I am thrilled to hear that Whitehall has been granted £1.5m from the Heritage Lottery Fund (HLF) to renovate and uphold its privileged status.
This is brilliant news as Whitehall is a historic part of Cheam which we all wish to preserve and see flourish. Whitehall is in the heart of Cheam Village and has been seen as a community hub for all ages for many years, and has provided the opportunity for visitors to explore the history of the site and surrounding area.
The idea behind this grant is to make Whitehall a destination for heritage tourism, which will hopefully see more visitors to the Village.
See below the press release by Sutton Council:
"A rare Tudor building in south London is to be given a new lease of life as a community hub after Sutton Council secured a grant of £1.5m from the Heritage Lottery Fund (HLF).
Whitehall Museum is a rare example of 16th-century domestic architecture in the heart of Cheam Village. The Grade II* listed building, with its distinctive white-painted exterior, provides an unrivalled glimpse of local life in the Tudor period.
Sutton Council wanted to find a way to renovate the building and make it more of a destination for heritage tourism. Its officers put together a compelling 200,000-word bid, along with securing planning permission for the renovations, which led to the HLF approving the proposal.
The grant means vital repairs to the building can be carried out and a programme of activities will be launched to encourage more people to use the museum and learn about their heritage. Internal adaptations and two new extensions, including a new lift and stair, will significantly increase access for all into and around the building.
The Know Our Place: Sharing and Saving Whitehall project will have a number of themes. A local history network will be created so people can learn, discuss and pool knowledge about their area. A reminiscence project, ‘The Locals’, will celebrate the Friends of Whitehall as they approach their 40th anniversary and the former residents and staff of Orchard Hill Hospital, Carshalton, the last long-stay NHS hospital in England to close. Displays based on these projects will be exhibited at the museum.
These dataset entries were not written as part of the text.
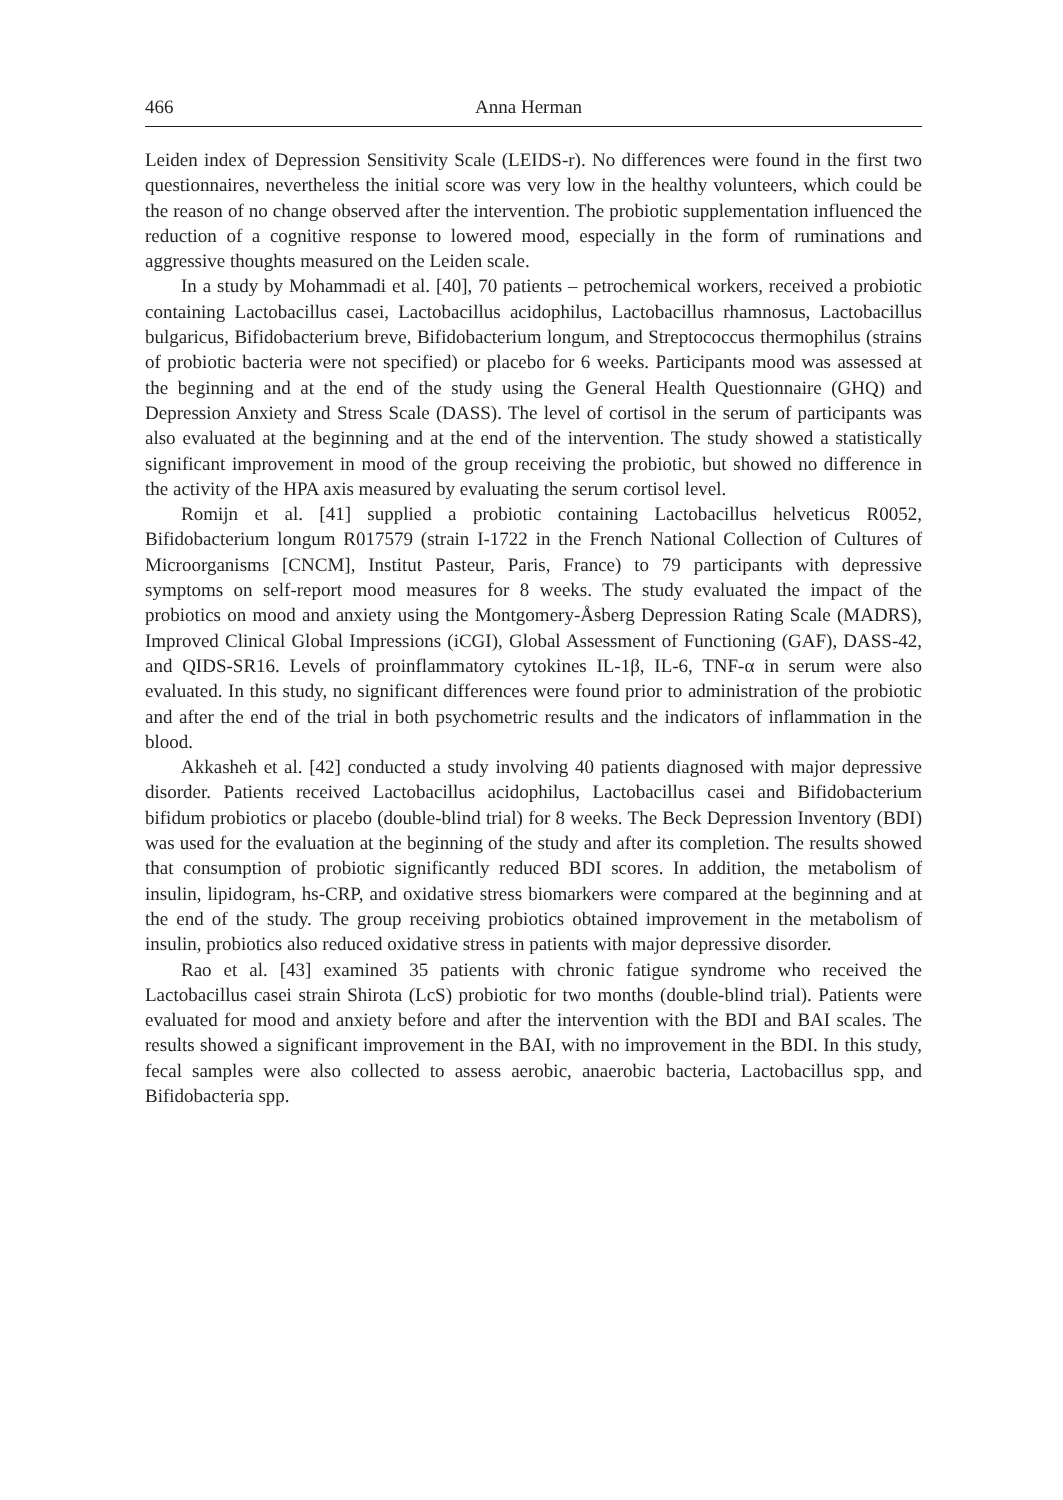466 Anna Herman
Leiden index of Depression Sensitivity Scale (LEIDS-r). No differences were found in the first two questionnaires, nevertheless the initial score was very low in the healthy volunteers, which could be the reason of no change observed after the intervention. The probiotic supplementation influenced the reduction of a cognitive response to lowered mood, especially in the form of ruminations and aggressive thoughts measured on the Leiden scale.
In a study by Mohammadi et al. [40], 70 patients – petrochemical workers, received a probiotic containing Lactobacillus casei, Lactobacillus acidophilus, Lactobacillus rhamnosus, Lactobacillus bulgaricus, Bifidobacterium breve, Bifidobacterium longum, and Streptococcus thermophilus (strains of probiotic bacteria were not specified) or placebo for 6 weeks. Participants mood was assessed at the beginning and at the end of the study using the General Health Questionnaire (GHQ) and Depression Anxiety and Stress Scale (DASS). The level of cortisol in the serum of participants was also evaluated at the beginning and at the end of the intervention. The study showed a statistically significant improvement in mood of the group receiving the probiotic, but showed no difference in the activity of the HPA axis measured by evaluating the serum cortisol level.
Romijn et al. [41] supplied a probiotic containing Lactobacillus helveticus R0052, Bifidobacterium longum R017579 (strain I-1722 in the French National Collection of Cultures of Microorganisms [CNCM], Institut Pasteur, Paris, France) to 79 participants with depressive symptoms on self-report mood measures for 8 weeks. The study evaluated the impact of the probiotics on mood and anxiety using the Montgomery-Åsberg Depression Rating Scale (MADRS), Improved Clinical Global Impressions (iCGI), Global Assessment of Functioning (GAF), DASS-42, and QIDS-SR16. Levels of proinflammatory cytokines IL-1β, IL-6, TNF-α in serum were also evaluated. In this study, no significant differences were found prior to administration of the probiotic and after the end of the trial in both psychometric results and the indicators of inflammation in the blood.
Akkasheh et al. [42] conducted a study involving 40 patients diagnosed with major depressive disorder. Patients received Lactobacillus acidophilus, Lactobacillus casei and Bifidobacterium bifidum probiotics or placebo (double-blind trial) for 8 weeks. The Beck Depression Inventory (BDI) was used for the evaluation at the beginning of the study and after its completion. The results showed that consumption of probiotic significantly reduced BDI scores. In addition, the metabolism of insulin, lipidogram, hs-CRP, and oxidative stress biomarkers were compared at the beginning and at the end of the study. The group receiving probiotics obtained improvement in the metabolism of insulin, probiotics also reduced oxidative stress in patients with major depressive disorder.
Rao et al. [43] examined 35 patients with chronic fatigue syndrome who received the Lactobacillus casei strain Shirota (LcS) probiotic for two months (double-blind trial). Patients were evaluated for mood and anxiety before and after the intervention with the BDI and BAI scales. The results showed a significant improvement in the BAI, with no improvement in the BDI. In this study, fecal samples were also collected to assess aerobic, anaerobic bacteria, Lactobacillus spp, and Bifidobacteria spp.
A new schools programme will tie in with a local curriculum exploring local history, environmental awareness and sustainability, comparing the carbon footprint of a Tudor home to a modern house.
Repair work to the building will involve tackling a damp problem and removing some intrusive 20th-century fixtures while other original features are restored. While this work is underway the museum will be closed, during which time a pop-up museum with a selection of Whitehall’s attractions and heritage information will be shared with borough residents at local fairs and community events, whetting the community’s appetite for when the restored building reopens.
Currently lack of space in the building restricts the number of volunteers who can help run the museum but the restoration work will create additional space so that more people can become involved in the future. Additional meeting space for local groups and for school visits will also result."